Restorative Practices in Action: A Hidden Key in Increasing Belonging & Changing School Culture

Growth Mindset & Restorative Practices, More Than a Buzzword

It’s easy to talk about “growth mindset” or “restorative practices” but it’s much harder to implement them in ways that stick. At Sources of Strength, we knew that if we were going to help students build these values, we had to move beyond concepts and into daily practice.

As Matt Hofmeister shared in our interview, “We didn’t want to just teach a  growth mindset, we wanted to actualize it. That meant giving educators tools to consistently celebrate growth, focusing on progress and growth and moving away from the heavy focus on performance and outcomes.”

Restorative practices remind all who are involved that they have dignity, worth, inherent strengths and deserve to belong within a community.

Implementing Growth Mindset Through Structure

The curriculum does exactly that by emphasizing progress over perfection. Each lesson is structured to highlight effort, reflection, and improvement.
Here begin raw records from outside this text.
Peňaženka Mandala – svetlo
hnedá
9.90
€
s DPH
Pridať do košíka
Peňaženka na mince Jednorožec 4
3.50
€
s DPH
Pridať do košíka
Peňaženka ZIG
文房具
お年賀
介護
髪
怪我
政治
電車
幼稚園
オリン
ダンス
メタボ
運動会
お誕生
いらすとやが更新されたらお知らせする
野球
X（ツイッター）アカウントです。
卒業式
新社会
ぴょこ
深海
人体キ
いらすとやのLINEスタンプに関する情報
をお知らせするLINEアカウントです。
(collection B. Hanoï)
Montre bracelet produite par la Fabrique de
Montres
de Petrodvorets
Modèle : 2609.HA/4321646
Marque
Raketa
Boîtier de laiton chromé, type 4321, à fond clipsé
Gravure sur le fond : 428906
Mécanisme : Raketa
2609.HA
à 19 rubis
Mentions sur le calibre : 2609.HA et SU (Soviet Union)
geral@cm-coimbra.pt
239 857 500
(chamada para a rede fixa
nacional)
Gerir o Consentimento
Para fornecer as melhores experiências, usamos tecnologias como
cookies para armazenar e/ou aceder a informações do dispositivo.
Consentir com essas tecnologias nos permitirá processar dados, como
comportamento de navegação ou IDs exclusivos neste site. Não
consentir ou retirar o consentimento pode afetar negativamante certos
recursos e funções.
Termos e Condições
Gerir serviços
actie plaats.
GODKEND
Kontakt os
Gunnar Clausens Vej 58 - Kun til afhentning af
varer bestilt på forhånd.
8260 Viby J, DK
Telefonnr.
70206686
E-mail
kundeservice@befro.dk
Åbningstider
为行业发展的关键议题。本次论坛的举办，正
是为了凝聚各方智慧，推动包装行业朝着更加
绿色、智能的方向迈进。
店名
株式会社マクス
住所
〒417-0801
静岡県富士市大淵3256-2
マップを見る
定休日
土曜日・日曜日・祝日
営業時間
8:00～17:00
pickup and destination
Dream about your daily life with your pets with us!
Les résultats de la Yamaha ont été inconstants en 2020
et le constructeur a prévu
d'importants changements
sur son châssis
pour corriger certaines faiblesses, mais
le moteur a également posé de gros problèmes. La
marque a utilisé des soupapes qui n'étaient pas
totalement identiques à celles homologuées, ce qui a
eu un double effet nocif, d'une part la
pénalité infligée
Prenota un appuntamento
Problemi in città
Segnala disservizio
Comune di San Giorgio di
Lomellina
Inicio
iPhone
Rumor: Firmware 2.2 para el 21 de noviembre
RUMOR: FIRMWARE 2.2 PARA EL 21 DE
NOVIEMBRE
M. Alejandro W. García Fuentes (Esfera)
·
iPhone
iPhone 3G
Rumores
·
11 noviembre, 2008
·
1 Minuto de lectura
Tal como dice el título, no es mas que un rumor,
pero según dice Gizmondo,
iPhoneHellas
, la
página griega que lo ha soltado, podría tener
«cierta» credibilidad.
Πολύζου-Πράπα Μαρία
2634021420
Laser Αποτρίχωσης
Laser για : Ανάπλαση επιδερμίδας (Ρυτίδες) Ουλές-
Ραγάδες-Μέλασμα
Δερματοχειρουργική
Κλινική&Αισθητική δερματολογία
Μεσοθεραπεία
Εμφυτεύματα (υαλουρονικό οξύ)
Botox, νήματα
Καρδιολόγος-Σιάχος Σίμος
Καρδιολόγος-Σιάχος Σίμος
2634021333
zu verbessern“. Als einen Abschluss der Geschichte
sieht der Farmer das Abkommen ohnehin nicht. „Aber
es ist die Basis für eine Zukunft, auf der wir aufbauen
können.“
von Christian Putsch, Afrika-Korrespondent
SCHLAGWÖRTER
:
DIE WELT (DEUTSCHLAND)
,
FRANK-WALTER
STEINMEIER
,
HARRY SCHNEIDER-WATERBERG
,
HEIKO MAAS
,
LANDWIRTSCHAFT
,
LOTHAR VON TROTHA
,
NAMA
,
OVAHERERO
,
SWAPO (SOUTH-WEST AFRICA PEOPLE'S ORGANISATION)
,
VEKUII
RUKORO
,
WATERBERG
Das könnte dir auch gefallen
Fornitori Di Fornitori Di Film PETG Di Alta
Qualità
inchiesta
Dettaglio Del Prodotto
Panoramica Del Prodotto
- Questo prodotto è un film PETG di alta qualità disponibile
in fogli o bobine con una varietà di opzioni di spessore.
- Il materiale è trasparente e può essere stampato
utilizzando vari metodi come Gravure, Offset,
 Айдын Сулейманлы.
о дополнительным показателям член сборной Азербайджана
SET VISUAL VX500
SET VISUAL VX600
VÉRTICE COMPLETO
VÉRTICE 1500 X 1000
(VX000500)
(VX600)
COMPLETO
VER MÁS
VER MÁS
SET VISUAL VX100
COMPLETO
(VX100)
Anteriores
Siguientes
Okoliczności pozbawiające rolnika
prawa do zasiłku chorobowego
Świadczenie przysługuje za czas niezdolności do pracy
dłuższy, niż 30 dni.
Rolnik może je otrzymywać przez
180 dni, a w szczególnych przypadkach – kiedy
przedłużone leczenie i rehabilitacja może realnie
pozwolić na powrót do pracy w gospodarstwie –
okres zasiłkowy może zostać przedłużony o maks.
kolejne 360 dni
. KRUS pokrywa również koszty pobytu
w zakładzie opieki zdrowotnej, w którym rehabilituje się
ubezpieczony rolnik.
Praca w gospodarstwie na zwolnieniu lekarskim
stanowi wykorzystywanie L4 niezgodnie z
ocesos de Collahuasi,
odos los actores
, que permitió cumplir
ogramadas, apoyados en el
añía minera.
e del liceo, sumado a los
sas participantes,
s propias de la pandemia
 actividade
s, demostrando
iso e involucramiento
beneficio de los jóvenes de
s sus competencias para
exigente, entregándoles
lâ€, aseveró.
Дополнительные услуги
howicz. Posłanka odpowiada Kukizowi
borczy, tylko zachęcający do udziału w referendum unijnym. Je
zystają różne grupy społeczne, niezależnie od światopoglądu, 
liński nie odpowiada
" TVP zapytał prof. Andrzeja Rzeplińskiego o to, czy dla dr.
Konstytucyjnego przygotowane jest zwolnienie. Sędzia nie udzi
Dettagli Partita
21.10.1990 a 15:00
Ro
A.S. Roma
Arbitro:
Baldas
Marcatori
Students get to experience what growth looks like and feel proud of it!

Instead of rewarding students only for getting it “right,” the curriculum encourages them to try, reflect, and grow, reframing conflict, challenges and failure as powerful opportunities for growth and learning. This changes how students see themselves and their ability to navigate challenges, which lays the foundation for lifelong resilience.

Restorative Practices That Restore Belonging

Another key pillar of our curriculum is restorative practice. This approach allows for students and staff alike to learn the skills of healthy conflict navigation and is a relational approach to build classroom culture.

We’ve built a tiered framework that grows with students across grade levels:

  • Helpful Apology: For small, everyday conflicts (starting in early grades)
  • Helpful Conversation: For more complex situations that need deeper discussion
  • Restorative Conference: For significant harm that needs healing and repair

Each tier invites students to reflect and take responsibility. This work can restore trust and relationship, skills that not only support healthy behavior but also build empathy, communication, connection and belonging.

Changing the Outcome, thus Changing the Culture

Matt put it this way: “Traditional discipline systems often rely upon removing students from the classroom. We want to restore them to the classroom. That’s how we build community and belonging.”

And it’s working. Schools using our restorative frameworks report:

  • Reductions in behavioral referrals
  • Improved classroom relationships
  • Increased student voice and agency
  • Lessened racial discrepancies within discipline actions 

By embedding growth mindset and restorative practices into weekly lessons, our curriculum helps young students navigate conflict with compassion, and helps classrooms become places where everyone feels like they belong.